**How to complete this task**
Pull out every line of the material below that contains the word "True", matching case exactly.

**Record set**
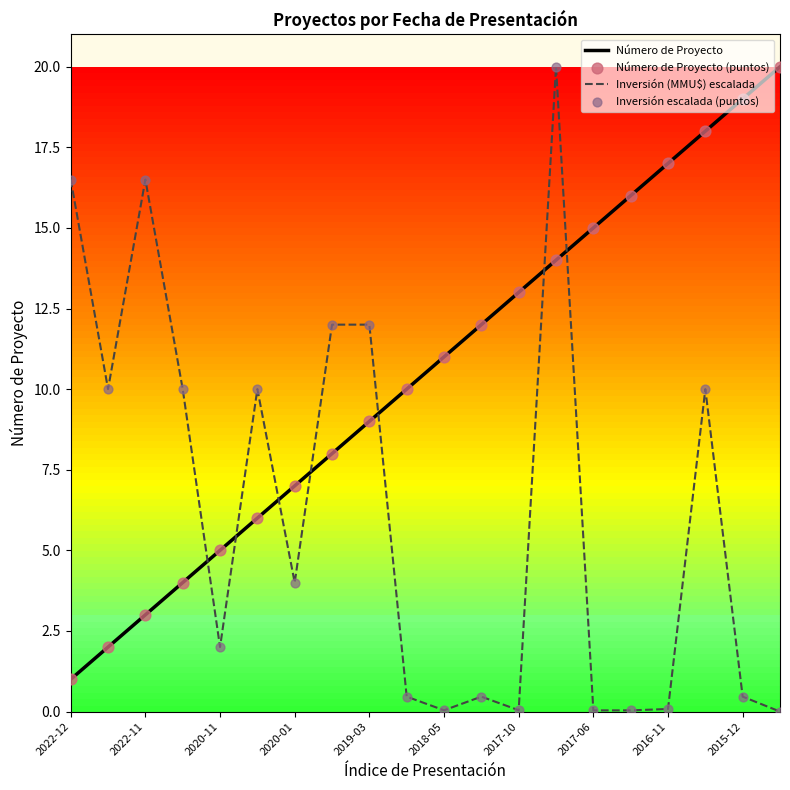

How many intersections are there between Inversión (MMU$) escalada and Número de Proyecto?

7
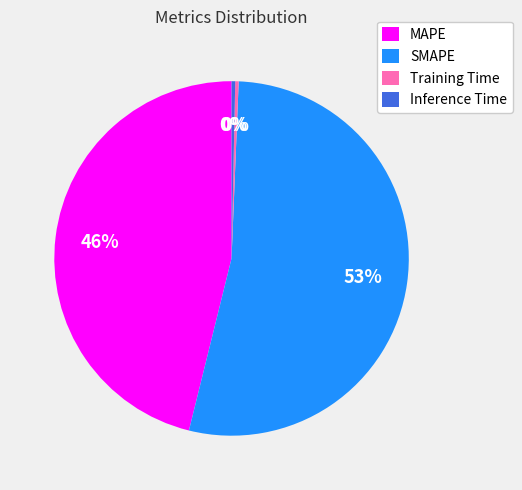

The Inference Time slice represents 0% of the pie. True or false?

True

* * *

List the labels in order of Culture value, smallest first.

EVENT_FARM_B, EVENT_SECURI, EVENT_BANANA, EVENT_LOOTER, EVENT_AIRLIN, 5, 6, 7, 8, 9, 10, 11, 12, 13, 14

**Answer section**
The Inference Time slice represents 0% of the pie. True or false?
True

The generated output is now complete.